Required actions:
(1) Answer these questions from the passage on the US dollar, one answer per line, marked the same way:
(a) For how long has the writer been watching the dollar closely?
(b) How large is the US trade deficit, in dollars and as a share of the economy?
(c) Sales of what are said to be up, and sales of what down?
(2) Carry on the passage on the US dollar, starting after its final sentence.

Passage for review:
Today I am going to summarize three articles I have received recently which have to do with the US dollar. I've been watching this closely for about ten years, as our original plan was to retire early and expatriate. The plan was to have a better life yet spend less money, but we may have missed the window of opportunity. I am often reminded of all the stories I heard as a child, about growing up in the Great Depression. To make it all more creepy, I know people struggling to live abroad, and people on the USS Lincoln (off the coast of Iran), which makes our current economic mess all the more personal and ominous.

Dollar's fall forces new standard of frugality

Americans have been living large, often on borrowed money, as consumer spending represented more than 70% of our commerce and we bought more than we made and sold. Our trade deficit is $800,000,000,000, about 7% of the economy, aside from our budget deficit and national debt. Our news is all about what is rising (debt, unemployment, price of oil, war fatalities) and falling (value of the dollar, quality of life.) Foreigners are wary of investing in our economy, after lending us money to stop til we dropped and joining us in propping up sub-prime lending. As the feds push down interest rates, investors yank their money and put it to work where there is a higher rate of return. The dollar has lost 17% against the euro in one year's time. Our economy had grown since the end of WW2 but now it's the turn of China, India, a united Europe and Latin America.

As a country, we are tightening the belt on our collective fat stomach. Sales are up for rice, down for casinos. People do not normally cut back their standard of living. When food and fuel go up, values of homes and retirement funds drop, and it's hard to get credit, French wines, restaurant meals and imported cars go first. With increases in oil and foodstuffs, basic necessities are also affected. Credit is harder to get, which affects home buyers, those needing cars to get to work, and students needing to borrow money for school. Assets like home value and retirement funds shrink, so cannot be drawn on and no longer represent as much security. The upside is that people may actually have to put money down to buy a house. They may be given credit based on their actual ability to pay back loans. There may be more enthusiasm for clean energy and buying local.

Records contained in a dataset:
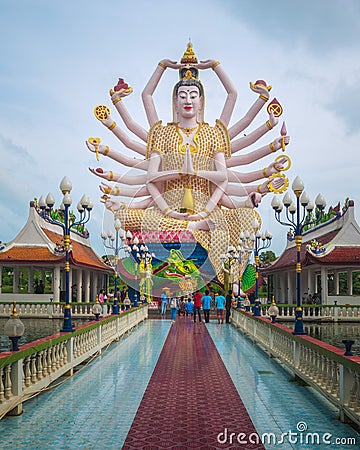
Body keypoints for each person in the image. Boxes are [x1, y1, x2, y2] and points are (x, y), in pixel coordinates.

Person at [87, 42, 290, 287]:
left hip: (208, 207)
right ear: (174, 101)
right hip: (164, 210)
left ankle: (230, 281)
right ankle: (194, 231)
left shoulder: (213, 133)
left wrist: (213, 65)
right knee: (126, 216)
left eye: (194, 95)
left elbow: (223, 177)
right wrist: (163, 66)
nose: (188, 100)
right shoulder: (161, 133)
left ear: (202, 102)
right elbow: (151, 178)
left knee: (248, 219)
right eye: (182, 95)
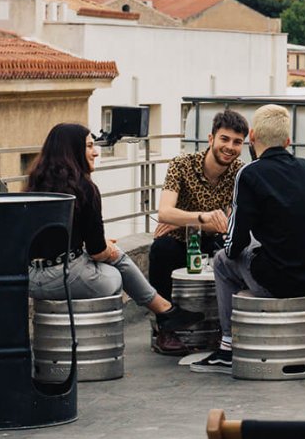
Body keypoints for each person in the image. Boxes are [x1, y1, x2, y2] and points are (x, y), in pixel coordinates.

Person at [191, 104, 305, 375]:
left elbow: (235, 245)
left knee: (221, 261)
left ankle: (227, 346)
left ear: (252, 137)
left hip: (279, 284)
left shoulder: (250, 173)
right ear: (288, 141)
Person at [26, 122, 203, 335]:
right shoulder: (85, 189)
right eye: (90, 146)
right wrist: (107, 248)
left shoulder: (34, 186)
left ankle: (165, 311)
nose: (96, 152)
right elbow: (97, 252)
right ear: (73, 150)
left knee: (114, 258)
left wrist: (102, 247)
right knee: (113, 275)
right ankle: (162, 313)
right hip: (63, 276)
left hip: (31, 278)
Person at [147, 109, 248, 355]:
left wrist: (182, 219)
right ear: (211, 138)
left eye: (237, 142)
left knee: (234, 255)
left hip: (214, 242)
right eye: (224, 139)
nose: (230, 147)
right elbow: (164, 213)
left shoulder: (241, 172)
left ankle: (222, 331)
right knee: (160, 250)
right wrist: (202, 217)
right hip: (179, 243)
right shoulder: (182, 165)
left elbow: (225, 224)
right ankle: (165, 330)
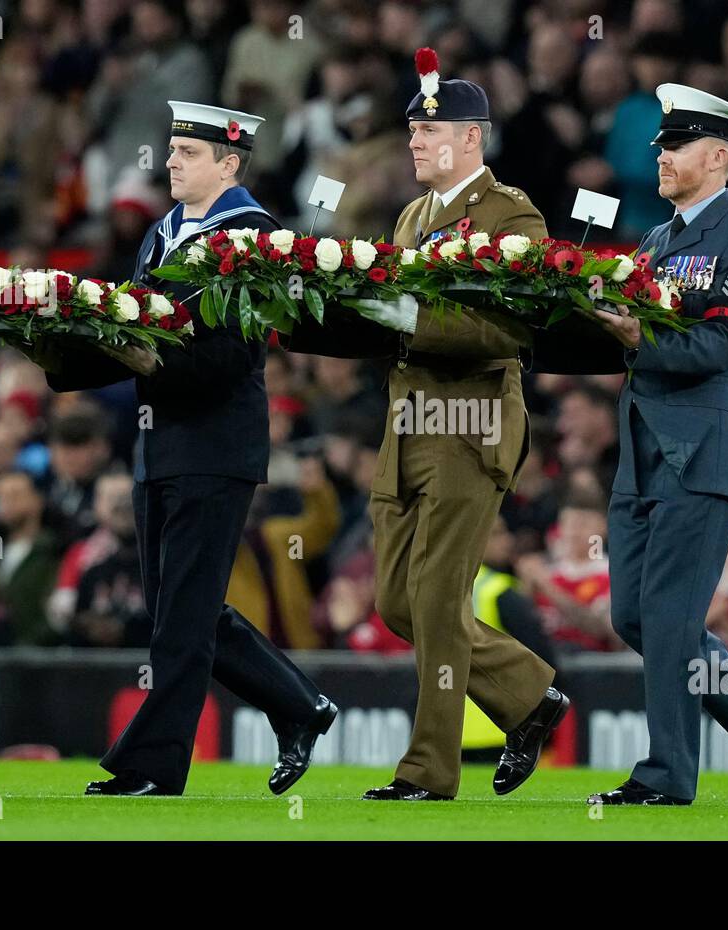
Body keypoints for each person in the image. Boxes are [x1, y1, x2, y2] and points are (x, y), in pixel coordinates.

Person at [27, 101, 334, 798]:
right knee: (180, 614)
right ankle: (298, 704)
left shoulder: (254, 238)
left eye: (186, 153)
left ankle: (154, 766)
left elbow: (229, 358)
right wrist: (54, 348)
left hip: (215, 444)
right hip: (158, 445)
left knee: (181, 621)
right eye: (170, 149)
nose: (168, 161)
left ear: (228, 163)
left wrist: (143, 362)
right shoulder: (165, 232)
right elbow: (134, 333)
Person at [284, 49, 566, 802]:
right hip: (406, 422)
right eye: (410, 130)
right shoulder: (412, 217)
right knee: (397, 603)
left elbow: (511, 329)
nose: (412, 142)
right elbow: (393, 323)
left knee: (440, 601)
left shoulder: (513, 215)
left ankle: (428, 772)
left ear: (470, 139)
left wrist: (407, 315)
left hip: (471, 419)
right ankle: (531, 696)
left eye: (426, 131)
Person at [589, 83, 728, 806]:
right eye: (660, 147)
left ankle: (666, 778)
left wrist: (635, 334)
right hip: (643, 453)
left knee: (673, 621)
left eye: (675, 146)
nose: (661, 158)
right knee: (632, 616)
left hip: (698, 449)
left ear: (718, 155)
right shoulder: (654, 240)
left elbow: (719, 344)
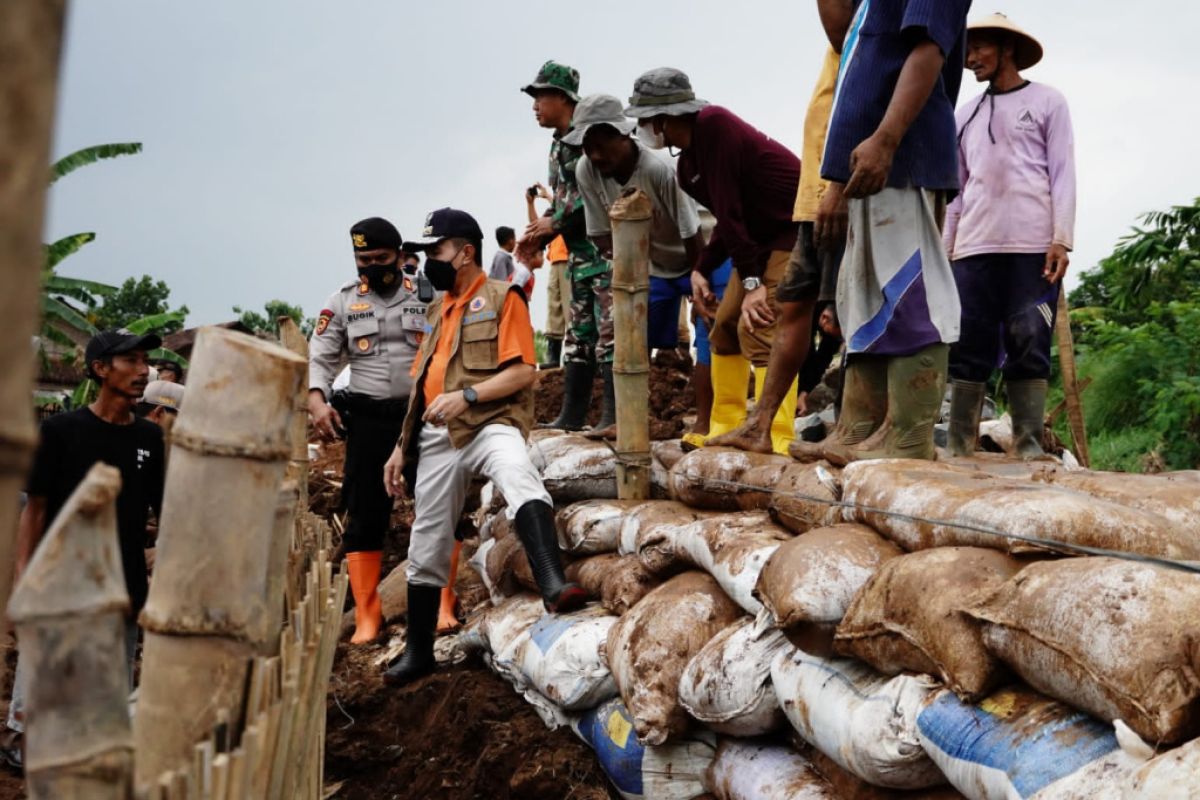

Answers for each item:
(1)
(a) About ten years.
(b) $800,000,000,000, about 7% of the economy.
(c) Sales are up for rice and down for casinos.

(2)
The Dollar's Down But We're Not

Americans living abroad, such as those who work for foreign companies and pay in dollars, are having a hard time. They report cutting out mineral water, then restaurant meals, even at small neighborhood bistros. By now, those in Europe are absorbing the equivalent of a 50% pay cut. A Parisian quotes these prices: $50 for a dozen croissants, farmed salmon for $23/pound, $4 for a newspaper. Wine and soda are both too expensive, and some people have bought potted plants as they can't afford flowers any more. Many are selling their cars or even returning to the states (which means quitting jobs or stopping studies.) Any trips or returns to the States mean hours on-line, desperately seeking bargains or ways to cash in frequent flier miles.

A woman in Paris says:
"I think of stopping our subscription to Le Figaro, but not to the International Herald Tribune, without which we'd be lost. Cooperatives for exchanging the New Yorker have sprung up. I pass on my Times Literary Supplements and New York Reviews of Books to my friend Eric in Germany."

On top of it, people at home may not be sympathetic, not realizing that expats have to pay taxes in both countries and don't want to uproot their kids. Some specialities do not translate into jobs in the US. Doesn't the envy also suggest that people wonder if there might be places better to live than the US? Some people will accept fairly major reductions in quality of life in order to stay in Europe.

US Beats War Drum as Iran Dumps the Dollar
Barcelonagraffiti98

Let's hope this doesn't mean what it sounds like. A "senior military official" leaked to the press plans to publicly reveal evidence of weapons caches found in Iraq which can be traced directly back to Iran. They are the type of roadside bombs often used against occupying US forces. The plan to present this evidence of Iranian support for Shiite militias inside Iraq comes at the same time that Iran has dumped the dollar for oil trades. They will deal, like a certain supermodel, in Euros or yuan, rather than the dollar.

A second US aircraft carrier has arrived off the coast of Iran. Gates calls the carrier a "reminder" and not a threat elevation. Another "anonymous senior official" says the USS Lincoln replaces the USS Truman, which is returning to its home base. Some analysts believe that Saddam Hussein's decision to switch from the dollar to the euro precipitated "regime change," to protect American interests. Others wonder if others around the world may follow suit and dump some of their reserves of US Federal Reserve notes. This would bring the dollar down further and the cost of fuel upwards.

(graffiti from Belgium & Spain, where the dollar is currently worth US $.6459)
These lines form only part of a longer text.